- Problem to work on -
Render everything in the entries from the line containing "7,30 hodin. Přinesou si pracovní oblečení" down through the line containing "pevnou vazbu své bakalářské práce" as a Markdown table with the columns Row and Line. Put a row number in Row and the line itself in Line, and skip any blank lines.

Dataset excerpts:
....

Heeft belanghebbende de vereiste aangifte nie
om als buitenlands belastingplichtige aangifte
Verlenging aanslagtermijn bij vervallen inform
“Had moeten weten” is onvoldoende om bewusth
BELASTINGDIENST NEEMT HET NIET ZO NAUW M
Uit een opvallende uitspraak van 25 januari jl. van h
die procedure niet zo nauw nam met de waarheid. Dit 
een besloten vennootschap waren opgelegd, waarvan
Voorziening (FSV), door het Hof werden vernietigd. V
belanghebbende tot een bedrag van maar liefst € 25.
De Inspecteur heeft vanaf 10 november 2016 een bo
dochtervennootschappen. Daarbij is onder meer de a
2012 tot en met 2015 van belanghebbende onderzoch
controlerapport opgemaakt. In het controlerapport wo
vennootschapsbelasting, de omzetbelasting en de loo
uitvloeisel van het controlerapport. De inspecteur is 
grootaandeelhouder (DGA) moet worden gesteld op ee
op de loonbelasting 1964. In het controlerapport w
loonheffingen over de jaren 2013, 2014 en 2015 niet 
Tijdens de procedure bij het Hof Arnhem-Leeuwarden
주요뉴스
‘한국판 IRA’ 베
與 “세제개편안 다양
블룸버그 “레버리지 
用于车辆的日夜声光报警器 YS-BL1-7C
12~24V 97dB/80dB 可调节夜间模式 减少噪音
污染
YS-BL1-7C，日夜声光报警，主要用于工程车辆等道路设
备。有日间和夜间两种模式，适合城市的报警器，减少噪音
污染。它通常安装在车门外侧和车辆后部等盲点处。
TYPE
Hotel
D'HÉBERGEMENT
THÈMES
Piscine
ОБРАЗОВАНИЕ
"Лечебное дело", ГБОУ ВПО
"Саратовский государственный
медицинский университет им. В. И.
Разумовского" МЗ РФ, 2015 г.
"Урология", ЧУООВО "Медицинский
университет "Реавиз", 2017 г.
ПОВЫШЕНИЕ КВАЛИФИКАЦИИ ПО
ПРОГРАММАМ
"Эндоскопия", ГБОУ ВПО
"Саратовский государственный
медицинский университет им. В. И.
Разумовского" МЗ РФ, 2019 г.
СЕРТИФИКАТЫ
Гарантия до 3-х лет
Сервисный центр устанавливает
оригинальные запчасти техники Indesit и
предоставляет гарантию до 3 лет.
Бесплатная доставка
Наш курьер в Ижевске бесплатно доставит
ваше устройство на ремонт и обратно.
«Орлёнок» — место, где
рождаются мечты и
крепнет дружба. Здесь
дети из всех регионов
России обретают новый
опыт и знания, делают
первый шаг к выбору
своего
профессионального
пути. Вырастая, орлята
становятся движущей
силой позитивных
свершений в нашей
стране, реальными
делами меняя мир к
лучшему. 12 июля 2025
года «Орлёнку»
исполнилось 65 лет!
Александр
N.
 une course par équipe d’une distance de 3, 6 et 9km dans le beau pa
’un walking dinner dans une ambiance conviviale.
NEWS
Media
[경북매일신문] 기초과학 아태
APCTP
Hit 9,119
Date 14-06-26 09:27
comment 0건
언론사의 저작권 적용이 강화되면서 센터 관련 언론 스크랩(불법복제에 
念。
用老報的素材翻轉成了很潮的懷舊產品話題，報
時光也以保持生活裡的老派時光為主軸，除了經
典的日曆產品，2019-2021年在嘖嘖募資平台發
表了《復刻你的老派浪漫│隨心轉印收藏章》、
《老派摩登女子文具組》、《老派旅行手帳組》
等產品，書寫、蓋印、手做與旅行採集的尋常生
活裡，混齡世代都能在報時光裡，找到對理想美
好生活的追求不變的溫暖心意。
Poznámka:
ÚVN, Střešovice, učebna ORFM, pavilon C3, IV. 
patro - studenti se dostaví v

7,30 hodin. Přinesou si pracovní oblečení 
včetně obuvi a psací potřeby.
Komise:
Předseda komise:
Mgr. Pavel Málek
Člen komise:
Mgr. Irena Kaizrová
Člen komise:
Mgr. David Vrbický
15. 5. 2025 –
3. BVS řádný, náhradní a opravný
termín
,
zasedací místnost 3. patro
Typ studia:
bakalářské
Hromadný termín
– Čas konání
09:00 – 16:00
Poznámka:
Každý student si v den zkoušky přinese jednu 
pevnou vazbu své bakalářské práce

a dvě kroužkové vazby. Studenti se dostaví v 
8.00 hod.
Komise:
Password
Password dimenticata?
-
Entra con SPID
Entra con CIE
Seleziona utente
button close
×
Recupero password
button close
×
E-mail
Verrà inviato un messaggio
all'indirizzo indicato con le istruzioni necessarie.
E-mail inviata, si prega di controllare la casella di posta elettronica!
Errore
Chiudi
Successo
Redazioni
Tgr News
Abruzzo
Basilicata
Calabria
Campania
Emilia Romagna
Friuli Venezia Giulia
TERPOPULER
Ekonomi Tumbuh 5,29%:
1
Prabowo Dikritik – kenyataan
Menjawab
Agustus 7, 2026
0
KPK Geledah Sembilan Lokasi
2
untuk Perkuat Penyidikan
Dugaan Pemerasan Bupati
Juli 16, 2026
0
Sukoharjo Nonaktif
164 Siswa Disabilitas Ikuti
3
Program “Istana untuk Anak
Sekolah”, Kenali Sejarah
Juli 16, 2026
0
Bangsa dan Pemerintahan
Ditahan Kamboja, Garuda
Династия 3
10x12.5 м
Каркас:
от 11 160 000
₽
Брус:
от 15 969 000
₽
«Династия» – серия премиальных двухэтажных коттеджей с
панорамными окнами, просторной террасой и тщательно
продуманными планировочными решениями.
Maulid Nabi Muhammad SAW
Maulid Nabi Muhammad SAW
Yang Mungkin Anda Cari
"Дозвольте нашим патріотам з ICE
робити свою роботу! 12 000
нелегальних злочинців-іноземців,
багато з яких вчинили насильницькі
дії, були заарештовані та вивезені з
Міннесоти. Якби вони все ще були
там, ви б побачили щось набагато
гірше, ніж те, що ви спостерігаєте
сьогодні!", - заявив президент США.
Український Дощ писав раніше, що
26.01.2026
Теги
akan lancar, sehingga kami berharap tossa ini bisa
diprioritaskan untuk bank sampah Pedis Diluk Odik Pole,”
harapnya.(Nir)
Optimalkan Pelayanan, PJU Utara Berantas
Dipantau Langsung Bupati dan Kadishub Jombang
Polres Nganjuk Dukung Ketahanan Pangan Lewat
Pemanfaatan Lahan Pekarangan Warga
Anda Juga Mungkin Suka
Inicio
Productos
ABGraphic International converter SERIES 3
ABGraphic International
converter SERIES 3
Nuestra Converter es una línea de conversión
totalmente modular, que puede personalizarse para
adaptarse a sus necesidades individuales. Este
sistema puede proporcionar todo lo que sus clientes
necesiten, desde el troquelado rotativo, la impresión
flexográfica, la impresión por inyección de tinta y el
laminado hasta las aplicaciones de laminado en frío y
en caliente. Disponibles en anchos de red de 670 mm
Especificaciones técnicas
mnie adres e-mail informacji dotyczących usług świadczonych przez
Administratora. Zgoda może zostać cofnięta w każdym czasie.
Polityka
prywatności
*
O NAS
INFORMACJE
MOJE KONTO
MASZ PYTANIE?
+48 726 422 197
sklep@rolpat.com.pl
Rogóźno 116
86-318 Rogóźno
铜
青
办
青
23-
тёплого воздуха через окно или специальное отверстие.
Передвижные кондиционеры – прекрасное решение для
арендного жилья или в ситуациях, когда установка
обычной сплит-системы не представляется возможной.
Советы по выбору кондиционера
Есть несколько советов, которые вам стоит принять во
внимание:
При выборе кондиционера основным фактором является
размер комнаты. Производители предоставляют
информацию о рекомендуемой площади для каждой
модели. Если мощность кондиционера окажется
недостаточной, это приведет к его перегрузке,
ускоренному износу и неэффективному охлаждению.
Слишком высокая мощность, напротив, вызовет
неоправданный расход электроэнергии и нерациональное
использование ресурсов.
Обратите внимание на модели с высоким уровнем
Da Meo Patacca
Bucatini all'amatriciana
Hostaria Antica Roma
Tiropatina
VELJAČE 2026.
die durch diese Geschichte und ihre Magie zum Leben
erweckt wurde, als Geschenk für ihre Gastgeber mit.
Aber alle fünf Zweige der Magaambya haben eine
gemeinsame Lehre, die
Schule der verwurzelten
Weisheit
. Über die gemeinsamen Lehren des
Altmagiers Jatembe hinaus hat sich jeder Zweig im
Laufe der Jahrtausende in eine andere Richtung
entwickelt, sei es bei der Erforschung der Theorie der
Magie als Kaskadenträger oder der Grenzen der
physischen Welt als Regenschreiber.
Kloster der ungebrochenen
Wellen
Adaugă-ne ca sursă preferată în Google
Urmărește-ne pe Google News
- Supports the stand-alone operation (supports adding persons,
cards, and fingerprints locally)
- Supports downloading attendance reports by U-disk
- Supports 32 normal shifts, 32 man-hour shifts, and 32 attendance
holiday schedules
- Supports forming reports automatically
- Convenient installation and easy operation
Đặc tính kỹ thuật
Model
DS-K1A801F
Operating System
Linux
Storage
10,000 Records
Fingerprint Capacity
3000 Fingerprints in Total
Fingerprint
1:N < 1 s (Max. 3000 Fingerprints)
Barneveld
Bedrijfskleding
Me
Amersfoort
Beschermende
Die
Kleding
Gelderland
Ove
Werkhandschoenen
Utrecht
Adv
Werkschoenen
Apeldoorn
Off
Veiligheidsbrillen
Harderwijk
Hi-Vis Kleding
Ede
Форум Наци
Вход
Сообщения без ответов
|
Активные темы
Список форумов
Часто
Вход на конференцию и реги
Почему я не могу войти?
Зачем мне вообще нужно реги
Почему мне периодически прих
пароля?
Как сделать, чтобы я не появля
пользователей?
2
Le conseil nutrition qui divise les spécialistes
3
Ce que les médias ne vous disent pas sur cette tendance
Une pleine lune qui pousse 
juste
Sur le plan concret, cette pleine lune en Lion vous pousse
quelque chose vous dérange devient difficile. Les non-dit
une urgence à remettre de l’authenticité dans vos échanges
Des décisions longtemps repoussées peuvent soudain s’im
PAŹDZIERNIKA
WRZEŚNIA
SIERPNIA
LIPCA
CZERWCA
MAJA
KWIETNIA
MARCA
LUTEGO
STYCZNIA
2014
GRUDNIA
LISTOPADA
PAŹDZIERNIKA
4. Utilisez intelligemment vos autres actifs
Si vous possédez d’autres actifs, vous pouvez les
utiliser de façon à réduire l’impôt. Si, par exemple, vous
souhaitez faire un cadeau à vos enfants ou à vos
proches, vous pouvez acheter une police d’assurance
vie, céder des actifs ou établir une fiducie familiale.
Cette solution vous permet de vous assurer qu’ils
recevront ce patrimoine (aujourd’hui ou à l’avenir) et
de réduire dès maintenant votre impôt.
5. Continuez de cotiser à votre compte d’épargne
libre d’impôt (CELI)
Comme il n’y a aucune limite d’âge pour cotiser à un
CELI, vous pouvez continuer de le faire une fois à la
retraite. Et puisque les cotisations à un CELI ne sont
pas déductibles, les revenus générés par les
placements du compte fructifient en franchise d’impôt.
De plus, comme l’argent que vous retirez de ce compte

....

- Reply -
| Row | Line |
|---|---|
| 1 | 7,30 hodin. Přinesou si pracovní oblečení  |
| 2 | včetně obuvi a psací potřeby. |
| 3 | Komise: |
| 4 | Předseda komise: |
| 5 | Mgr. Pavel Málek |
| 6 | Člen komise: |
| 7 | Mgr. Irena Kaizrová |
| 8 | Člen komise: |
| 9 | Mgr. David Vrbický |
| 10 | 15. 5. 2025 – |
| 11 | 3. BVS řádný, náhradní a opravný |
| 12 | termín |
| 13 | , |
| 14 | zasedací místnost 3. patro |
| 15 | Typ studia: |
| 16 | bakalářské |
| 17 | Hromadný termín |
| 18 | – Čas konání |
| 19 | 09:00 – 16:00 |
| 20 | Poznámka: |
| 21 | Každý student si v den zkoušky přinese jednu  |
| 22 | pevnou vazbu své bakalářské práce |